Un parti convoité

Le MoDem suscite ralliements et appels du pied. Sans autre ligne véritable que de s’allier au plus offrant.

Michel Soudais  • 7 février 2008 abonné·es

La percée de François Bayrou à l’élection présidentielle (18,57 %) n’est plus qu’un souvenir. Après le ralliement de la quasi-totalité de ses parlementaires au sarkozysme triomphant, le parti du Béarnais n’avait obtenu qu’un score moyen aux législatives (7,69 %) et ne compte plus que deux députés. N’empêche, le MoDem, officiellement créé cet automne, compte sur les municipales pour s’implanter dans le paysage et renouveler la politique. Une ambition contredite par ses débuts dans cette bataille.

Le parti centriste, qui lance sa campagne lors d’une convention municipale le 10 février, à Paris, a opté pour une stratégie d’autonomie fondée, explique François Bayrou, sur la conviction que les municipales ne sont « pas une élection politique, mais une élection de majorités locales » . Éric Azière, chargé des élections au MoDem, revendique « des listes autonomes dans pratiquement 70 % des villes de plus de 30 000 habitants » . Une situation inédite du temps de l’UDF, mais qui souffre pourtant des exceptions de nature à brouiller cette image d’indépendance.

Dans plusieurs villes, le MoDem a en effet choisi son camp, soit parce qu’il manque de moyens humains, étant en plein renouvellement avec la défection de nombreux élus UDF, soit parce qu’il a pu trouver « des accords fondés sur la personnalité et le projet d’un candidat » , avec lequel peuvent se former des « majorités d’idées » , explique François Bayrou. Et ce camp varie en fonction des situations locales. C’est ainsi qu’à Bordeaux et à Périgueux, le MoDem participe aux listes de l’ex-président de l’UMP, Alain Juppé, et du ministre de l’Éducation, Xavier Darcos, tandis qu’à Dijon, il est sur celle du maire socialiste sortant, François Rebsamen, par ailleurs numéro deux du PS. Des accords ont également été conclus à Roubaix et à Grenoble avec les maires sortants PS René Vandierendonck et Michel Destot. Un autre pourrait l’être avec la maire PS de Montpellier, Hélène Mandroux.

Ces choix contradictoires accréditent davantage l’image d’un parti prêt à se vendre au plus offrant.

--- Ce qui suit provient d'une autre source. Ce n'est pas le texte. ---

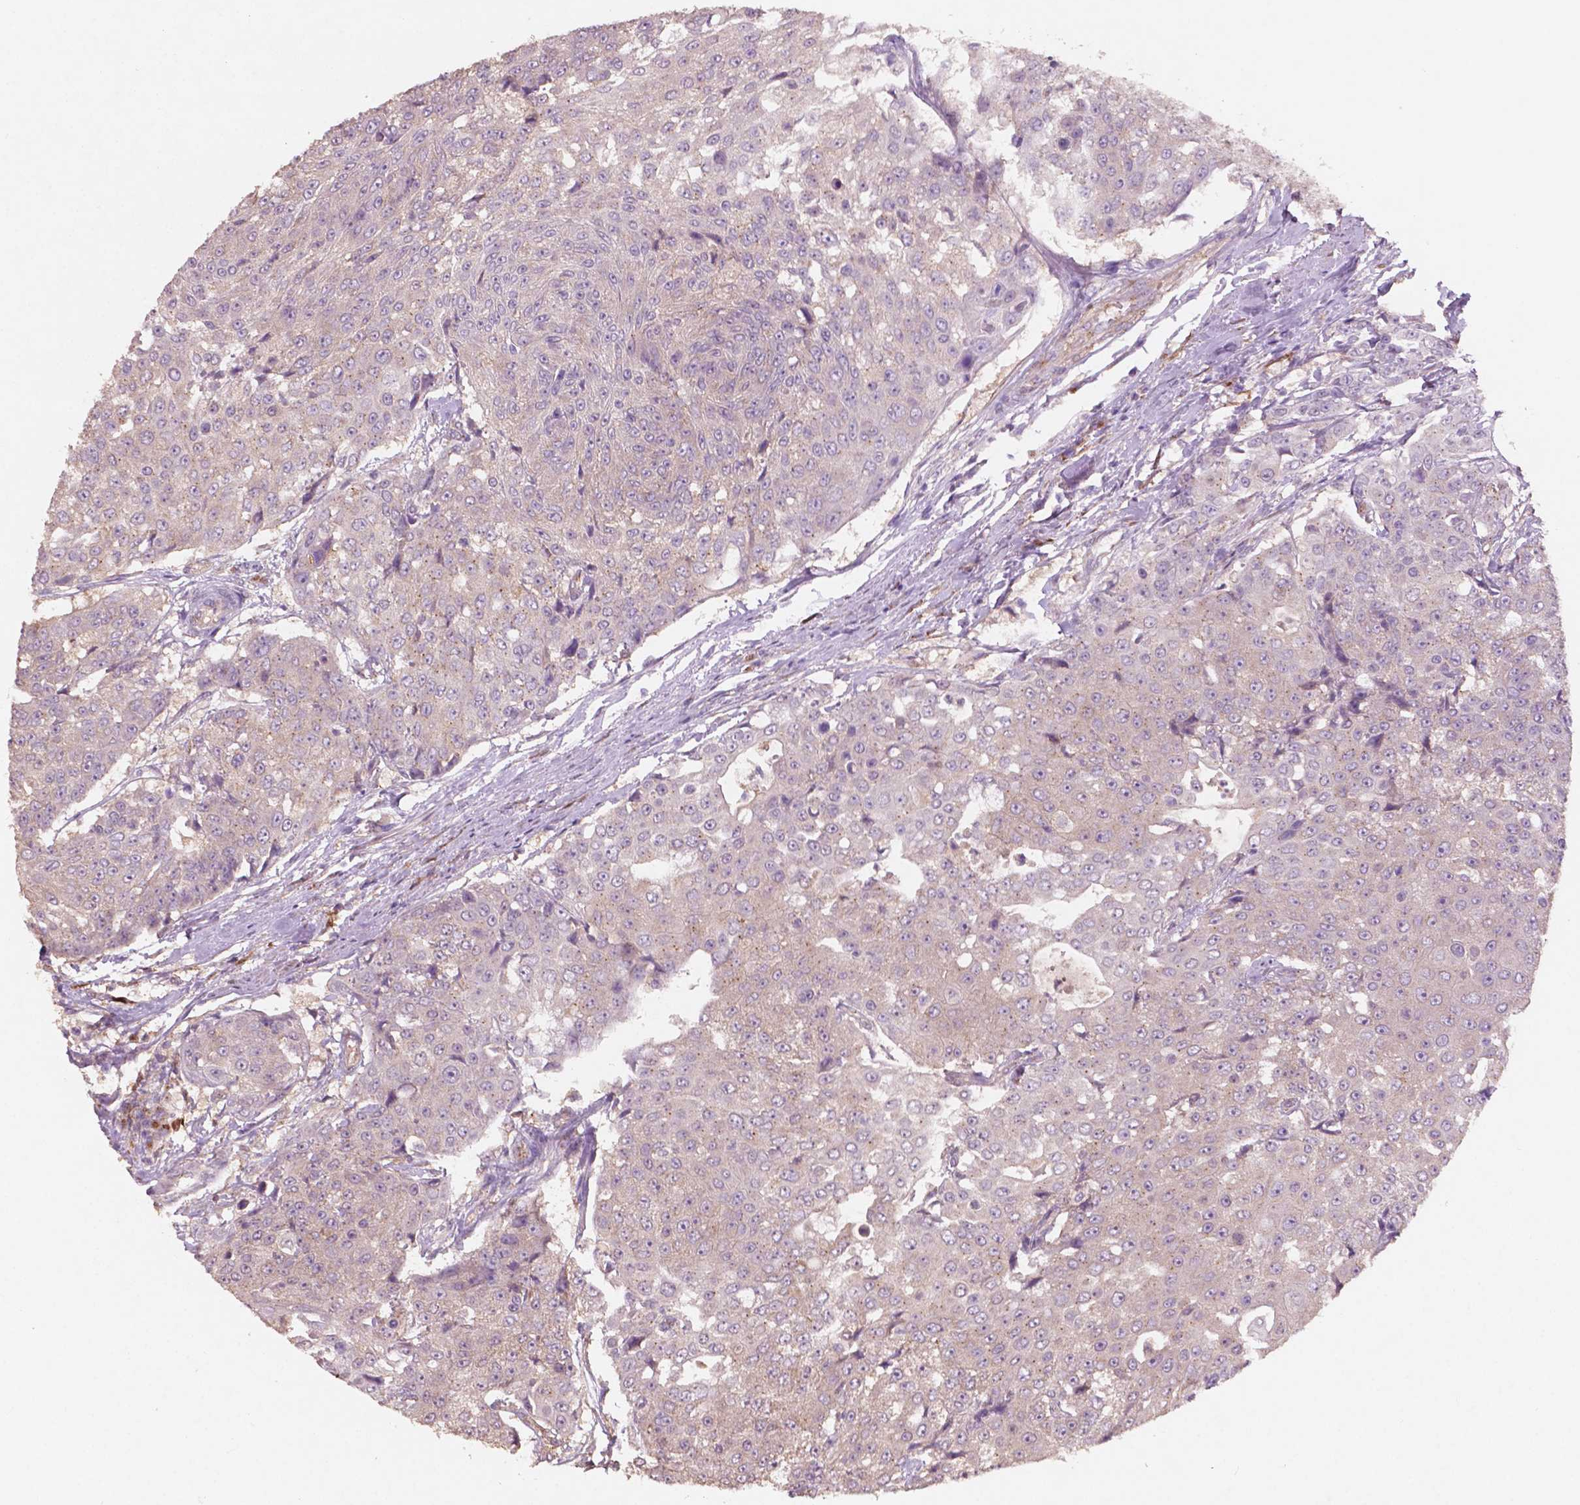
{"staining": {"intensity": "weak", "quantity": "25%-75%", "location": "cytoplasmic/membranous"}, "tissue": "urothelial cancer", "cell_type": "Tumor cells", "image_type": "cancer", "snomed": [{"axis": "morphology", "description": "Urothelial carcinoma, High grade"}, {"axis": "topography", "description": "Urinary bladder"}], "caption": "Urothelial carcinoma (high-grade) stained for a protein (brown) displays weak cytoplasmic/membranous positive positivity in approximately 25%-75% of tumor cells.", "gene": "CHPT1", "patient": {"sex": "female", "age": 63}}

Car le MoDem négocie effectivement, ici et là, parfois avec les deux camps en même temps, son positionnement au premier tour ou, déjà, ses choix de second tour. Jusqu’à irriter ses possibles partenaires. En Seine-Saint-Denis, l’UMP l’accuse de « duplicité dangereuse » pour avoir « refusé de signer tout accord, même de fusion pour le deuxième tour », malgré « quatre mois de négociations, cinq réunions, deux propositions de déclaration commune » .

À Lyon, Dominique Perben s’est ému publiquement de cette « espèce de mise aux enchères d’un soutien » et a claqué la porte. Deux jours plus tard, la tête de liste du MoDem, Christophe Geourjon, rejoignait sa liste avec trois colistiers.

Ce n’est pas le seul accroc à la ligne officielle dans un parti où l’indiscipline règne à tous les étages. À Caen, Frédéric Chazal, porte-parole local, et Franck Lelièvre, responsable de la commission électorale locale, ont été suspendus parce qu’ils se sont ralliés à la liste de la maire UMP sortante, Brigitte Le Breton, alors que le MoDem a décidé de constituer une liste autonome. À Tours, la responsable locale, Colette Girard, avait annoncé son soutien au maire PS sortant, Jean Germain, sans concertation avec les instances du parti. À Marseille, où l’ex-Vert Jean-Luc Bennahmias mènera les listes du MoDem, Jacques Rocca-Serra a rejoint la liste du maire UMP sortant, Jean-Claude Gaudin, tandis que Miloud Boualem, qui avait été investi dans le premier secteur, apporte maintenant son soutien à Jean-Noël Guérini (PS).

D’autres se mettent préalablement en congé de leur parti avant de faire un choix contraire à ses décisions. C’est le cas de Bernadette Caillard-Humeau, qui soutient à Angers le maire sortant PS, Jean-Claude Antonini, alors que le MoDem a choisi le candidat de l’UMP, Christophe Béchu.

Sanctionnées ou pas, ces indisciplines uniquement motivées par une course aux honneurs et aux fonctions n’arrangent pas l’image du parti centriste, qui, loin de renouveler la politique, en reprend les pires travers.